The lines below from the one with "Contract Act requirements" up to and including the one with "with a staffing" are what you should set down, exactly and without pictures.

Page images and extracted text
*** Block opens ***
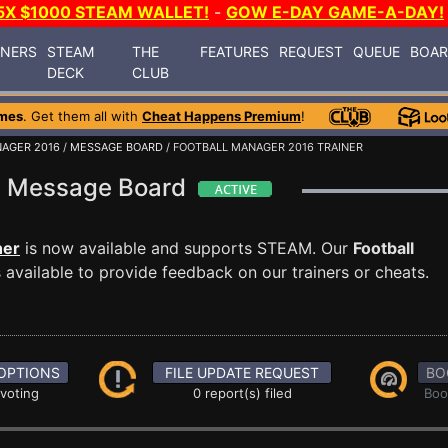
5X $1000 STEAM WALLET!
-
GOW E-DAY GAME-A-DAY!
INERS
STEAM
THE
FEATURES
REQUEST
QUEUE
BOA
DECK
CLUB
mes
. Get them all with
Cheat Happens Premium
!
AGER 2016
/
MESSAGE BOARD
/ FOOTBALL MANAGER 2016 TRAINER
16 Message Board
ner
is now available and supports STEAM. Our
Football
available to provide feedback on our trainers or cheats.
OPTIONS
FILE UPDATE REQUEST
BO
 voting
0 report(s) filed
Boo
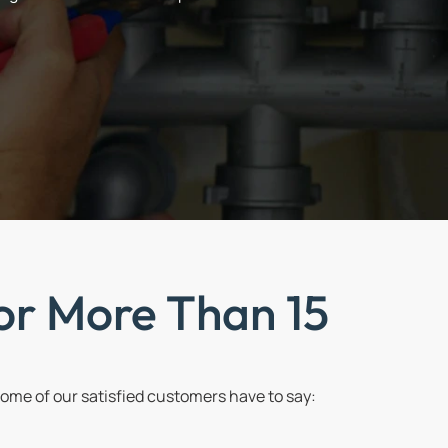
or More Than 15
me of our satisfied customers have to say:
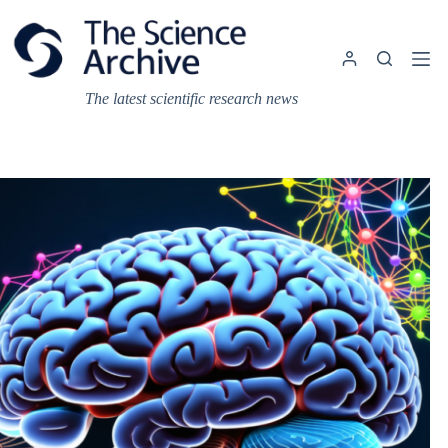
Skip
to
content
The latest scientific research news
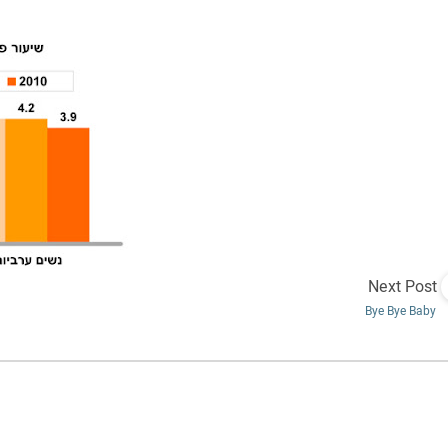
Next Post
Bye Bye Baby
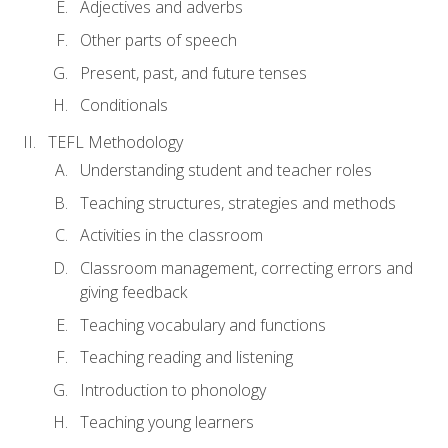
Adjectives and adverbs
Other parts of speech
Present, past, and future tenses
Conditionals
TEFL Methodology
Understanding student and teacher roles
Teaching structures, strategies and methods
Activities in the classroom
Classroom management, correcting errors and
giving feedback
Teaching vocabulary and functions
Teaching reading and listening
Introduction to phonology
Teaching young learners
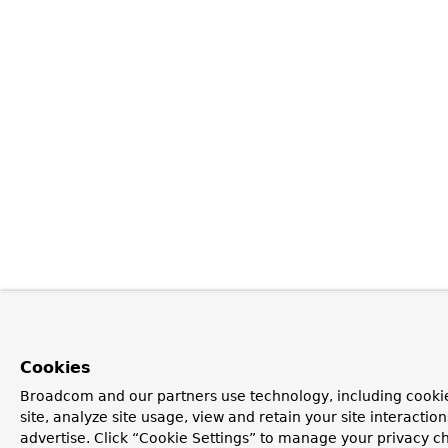
Cookies
Broadcom and our partners use technology, including cookie
site, analyze site usage, view and retain your site interacti
advertise. Click “Cookie Settings” to manage your privacy ch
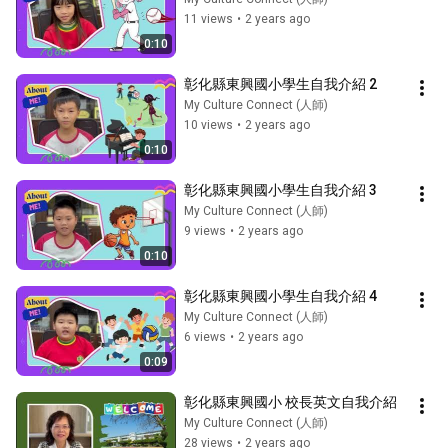
11 views
•
2 years ago
0:10
彰化縣東興國小學生自我介紹 2
My Culture Connect (人師)
10 views
•
2 years ago
0:10
彰化縣東興國小學生自我介紹 3
My Culture Connect (人師)
9 views
•
2 years ago
0:10
彰化縣東興國小學生自我介紹 4
My Culture Connect (人師)
6 views
•
2 years ago
0:09
彰化縣東興國小 校長英文自我介紹
My Culture Connect (人師)
28 views
•
2 years ago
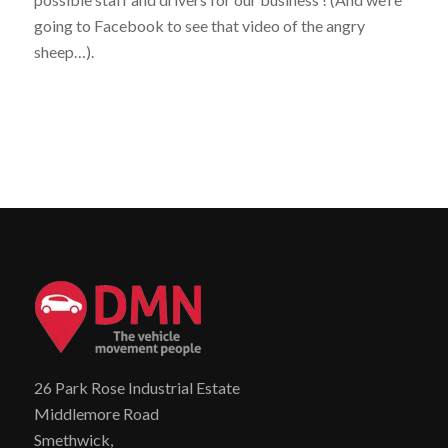
going to Facebook to see that video of the angry
sheep…).
26 Park Rose Industrial Estate
Middlemore Road
Smethwick,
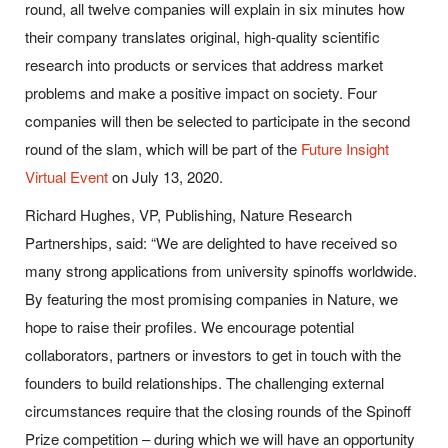
round, all twelve companies will explain in six minutes how
their company translates original, high-quality scientific
research into products or services that address market
problems and make a positive impact on society. Four
companies will then be selected to participate in the second
round of the slam, which will be part of the
Future Insight
Virtual Event
on July 13, 2020.
Richard Hughes, VP, Publishing, Nature Research
Partnerships, said:
“We are delighted to have received so
many strong applications from university spinoffs worldwide.
By featuring the most promising companies in Nature, we
hope to raise their profiles. We encourage potential
collaborators, partners or investors to get in touch with the
founders to build relationships. The challenging external
circumstances require that the closing rounds of the Spinoff
Prize competition – during which we will have an opportunity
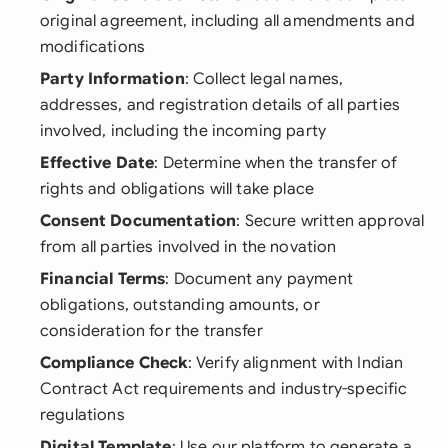
original agreement, including all amendments and
modifications
Party Information
: Collect legal names,
addresses, and registration details of all parties
involved, including the incoming party
Effective Date
: Determine when the transfer of
rights and obligations will take place
Consent Documentation
: Secure written approval
from all parties involved in the novation
Financial Terms
: Document any payment
obligations, outstanding amounts, or
consideration for the transfer
Compliance Check
: Verify alignment with Indian
Contract Act requirements and industry-specific
regulations
Digital Template
: Use our platform to generate a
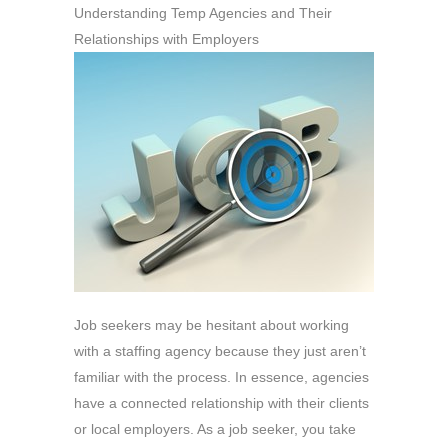
Understanding Temp Agencies and Their
Relationships with Employers
Job seekers may be hesitant about working
with a staffing agency because they just aren’t
familiar with the process. In essence, agencies
have a connected relationship with their clients
or local employers. As a job seeker, you take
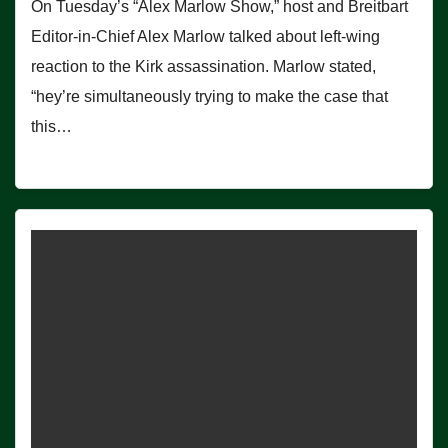
On Tuesday’s “Alex Marlow Show,” host and Breitbart
Editor-in-Chief Alex Marlow talked about left-wing
reaction to the Kirk assassination. Marlow stated,
“hey’re simultaneously trying to make the case that
this…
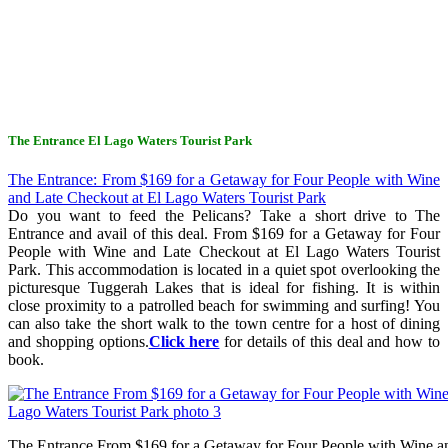
The Entrance El Lago Waters Tourist Park
The Entrance: From $169 for a Getaway for Four People with Wine
and Late Checkout at El Lago Waters Tourist Park
Do you want to feed the Pelicans? Take a short drive to The
Entrance and avail of this deal. From $169 for a Getaway for Four
People with Wine and Late Checkout at El Lago Waters Tourist
Park. This accommodation is located in a quiet spot overlooking the
picturesque Tuggerah Lakes that is ideal for fishing. It is within
close proximity to a patrolled beach for swimming and surfing! You
can also take the short walk to the town centre for a host of dining
and shopping options.
Click here
for details of this deal and how to
book.
The Entrance From $169 for a Getaway for Four People with Wine a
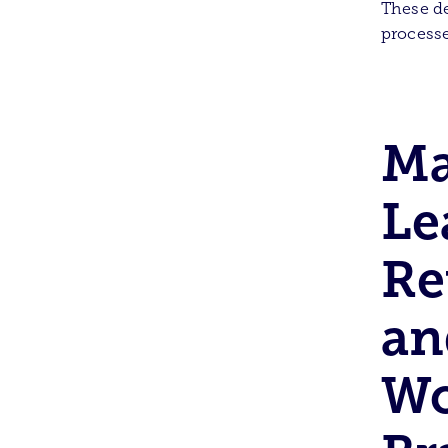
These de
processe
Ma
Le
Re
an
Wo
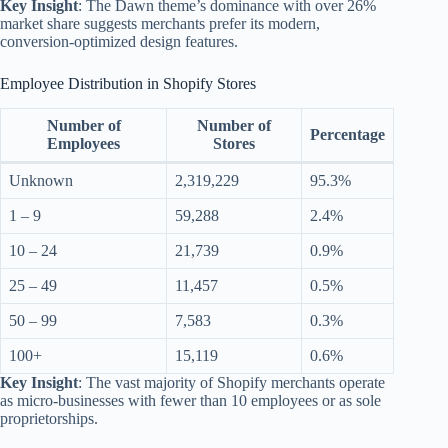
Key Insight
: The Dawn theme’s dominance with over 26%
market share suggests merchants prefer its modern,
conversion-optimized design features.
Employee Distribution in Shopify Stores
Number of
Number of
Percentage
Employees
Stores
Unknown
2,319,229
95.3%
1 – 9
59,288
2.4%
10 – 24
21,739
0.9%
25 – 49
11,457
0.5%
50 – 99
7,583
0.3%
100+
15,119
0.6%
Key Insight
: The vast majority of Shopify merchants operate
as micro-businesses with fewer than 10 employees or as sole
proprietorships.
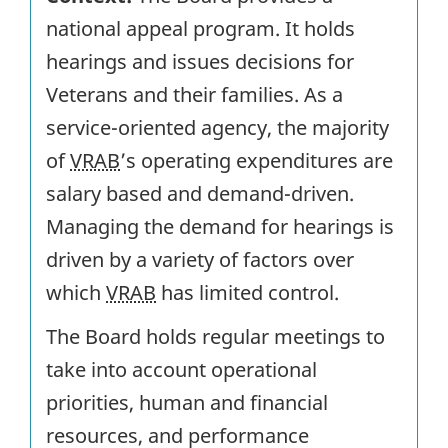
national appeal program. It holds
hearings and issues decisions for
Veterans and their families. As a
service-oriented agency, the majority
of
VRAB
’s operating expenditures are
salary based and demand-driven.
Managing the demand for hearings is
driven by a variety of factors over
which
VRAB
has limited control.
The Board holds regular meetings to
take into account operational
priorities, human and financial
resources, and performance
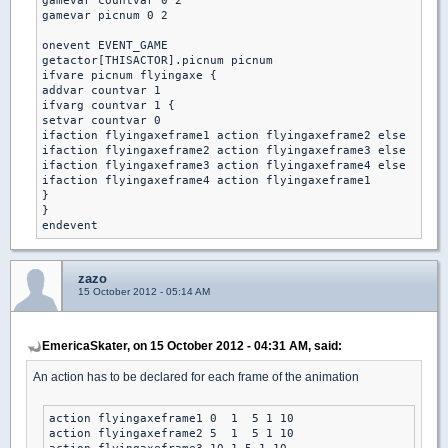
gamevar countvar 0 2

gamevar picnum 0 2

onevent EVENT_GAME

getactor[THISACTOR].picnum picnum

ifvare picnum flyingaxe {

addvar countvar 1 

ifvarg countvar 1 { 

setvar countvar 0 

ifaction flyingaxeframe1 action flyingaxeframe2 else

ifaction flyingaxeframe2 action flyingaxeframe3 else

ifaction flyingaxeframe3 action flyingaxeframe4 else

ifaction flyingaxeframe4 action flyingaxeframe1 

}

}

zazo
15 October 2012 - 05:14 AM
EmericaSkater, on 15 October 2012 - 04:31 AM, said:
An action has to be declared for each frame of the animation
action flyingaxeframe1 0  1  5 1 10

action flyingaxeframe2 5  1  5 1 10
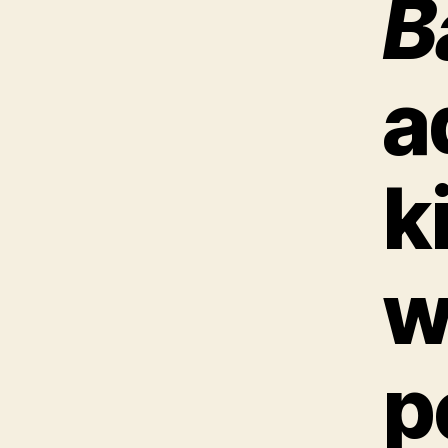
B
a
k
w
p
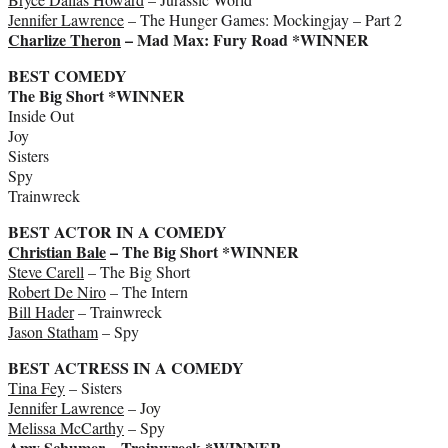
Jennifer Lawrence
– The Hunger Games: Mockingjay – Part 2
Charlize Theron
– Mad Max: Fury Road *WINNER
BEST COMEDY
The Big Short *WINNER
Inside Out
Joy
Sisters
Spy
Trainwreck
BEST ACTOR IN A COMEDY
Christian Bale
– The Big Short *WINNER
Steve Carell
– The Big Short
Robert De Niro
– The Intern
Bill Hader
– Trainwreck
Jason Statham
– Spy
BEST ACTRESS IN A COMEDY
Tina Fey
– Sisters
Jennifer Lawrence
– Joy
Melissa McCarthy
– Spy
Amy Schumer
– Trainwreck *WINNER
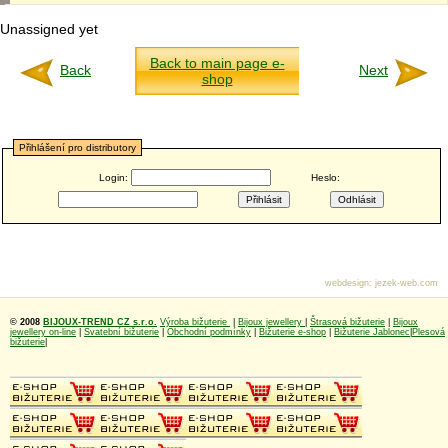
Unassigned yet
Back to main page e-
Back
Next
shop
Přihlášení pro distributory
Login:
Heslo:
webdesign
:
jezek-web.com
© 2008
BIJOUX-TREND CZ s.r.o.
Výroba bižuterie
|
Bijoux jewellery
|
Štrasová bižuterie
|
Bijoux
jewellery on-line
|
Svatební bižuterie
|
Obchodní podmínky
|
Bižuterie e-shop
|
Bižuterie Jablonec
|
Plesová
bižuterie
|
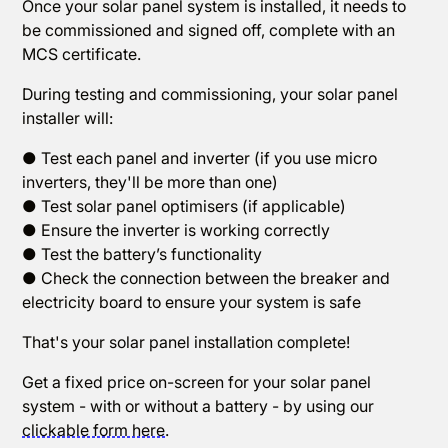
Once your solar panel system is installed, it needs to
be commissioned and signed off, complete with an
MCS certificate.
During testing and commissioning, your solar panel
installer will:
● Test each panel and inverter (if you use micro
inverters, they'll be more than one)
● Test solar panel optimisers (if applicable)
● Ensure the inverter is working correctly
● Test the battery’s functionality
● Check the connection between the breaker and
electricity board to ensure your system is safe
That's your solar panel installation complete!
Get a fixed price on-screen for your solar panel
system - with or without a battery - by using our
clickable form here
.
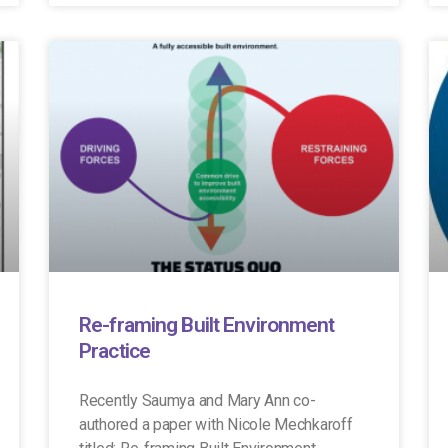
Re-framing Built Environment
Practice
Recently Saumya and Mary Ann co-
authored a paper with Nicole Mechkaroff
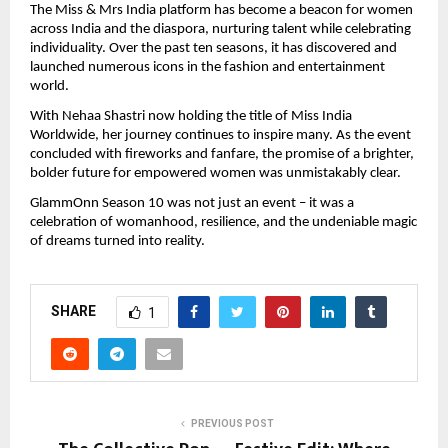
The Miss & Mrs India platform has become a beacon for women
across India and the diaspora, nurturing talent while celebrating
individuality. Over the past ten seasons, it has discovered and
launched numerous icons in the fashion and entertainment
world.
With Nehaa Shastri now holding the title of Miss India
Worldwide, her journey continues to inspire many. As the event
concluded with fireworks and fanfare, the promise of a brighter,
bolder future for empowered women was unmistakably clear.
GlammOnn Season 10 was not just an event – it was a
celebration of womanhood, resilience, and the undeniable magic
of dreams turned into reality.
SHARE
1
PREVIOUS POST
*** Block closes ***
--- Problem solution ---
Contract Act requirements and industry-specific
regulations
Digital Template
: Use our platform to generate a
Understanding Temp Agencies and Their
Relationships with Employers
Job seekers may be hesitant about working
with a staffing agency because they just aren’t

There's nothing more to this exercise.